Edwards Lifesciences on April 23 reported that its largest business, transcatheter aortic valve replacement (TAVR), generated Q1 sales of $1.2 billion, an 11% increase over the prior year (NYSE: EW).
CEO Bernard Zovighian is bullish on the best-known product for OC’s most valuable public company, noting on an earnings call that “there has been a shift toward proactive disease management with an increased focus on evaluation and intentional referral of patients” suffering from heart valve disease.
That optimism stands in stark contrast to a recent fear-mongering feature in the Wall Street Journal, which asserted that the company’s “breakthrough heart procedure comes with risky tradeoffs.”
The April 23 story suggested that the artificial valves used by Irvine-based Edwards and competitor Medtronic in TAVR, a far less invasive surgery procedure than open-heart surgery, and one which results in much faster recovery times, “don’t work as well or last as long as they hoped,” particularly for patients under 65.

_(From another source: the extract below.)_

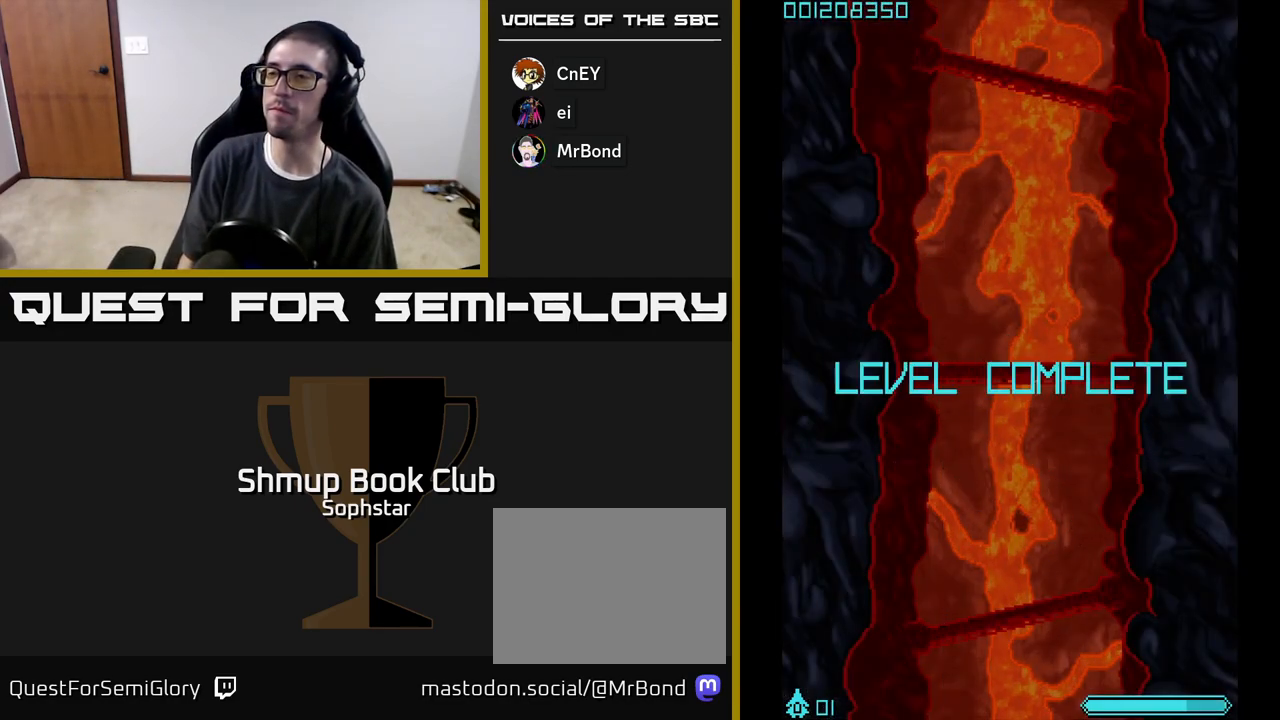
{"buttons": ["A"], "left_stick": "center", "events": []}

Edwards officials dispute the story’s claims, telling the Business Journal that it “presents a narrow and misleading portrayal of a highly specialized patient population and does not reflect the full body of scientific evidence.”
Zovighian noted in the Q1 conference call that recent 7- and 10-year follow-up studies “validate the durability and consistent performance” of Edwards’ TAVR products.
The Insider’s questions: why was the WSJ story timed to coincide with Edwards’ earnings, and which company whose products compete with TAVR pitched the story to the publication?
Shares in the $47B-valued company were flat in the week following the Q1 results.
In early 2021, Masimo founder and then-CEO Joe Kiani penned a Leader Board for the Business Journal titled “Pulse Oximeters Are Not Racist” (Nasdaq: MASI).
Kiani’s article hit back at claims made in a late 2020 New England Journal of Medicine article, titled “Racial Bias in Pulse Oximetry Measurement,” that highlighted a report showing challenges facing Black patients using the devices made by Masimo and others that monitor blood oxygen saturation and pulse rates.
Data cited in the report indicated non-white skin tones produced substantially less accurate readings in the devices, which increased the risk of delayed or inaccurate treatment for those patients.
Masimo testing “found a difference between dark and light skinned subjects of 1%, whereas that same test applied in the (study cited in the New England journal) found a 325% difference,” Kiani noted. Masimo would do additional testing to confirm the validity of its findings, he said at the time.
Some of those results are now in, and they back up Kiani’s claims.
Masimo last week reported new study data showing that its pulse oximetry technology accurately monitored hospitalized newborns of all skin tones, following what it called “the largest-ever prospective real-world study of its kind.”
Later this year, Masimo said that it will publish data from another study involving 500 critically ill adult ICU patients of all skin tones.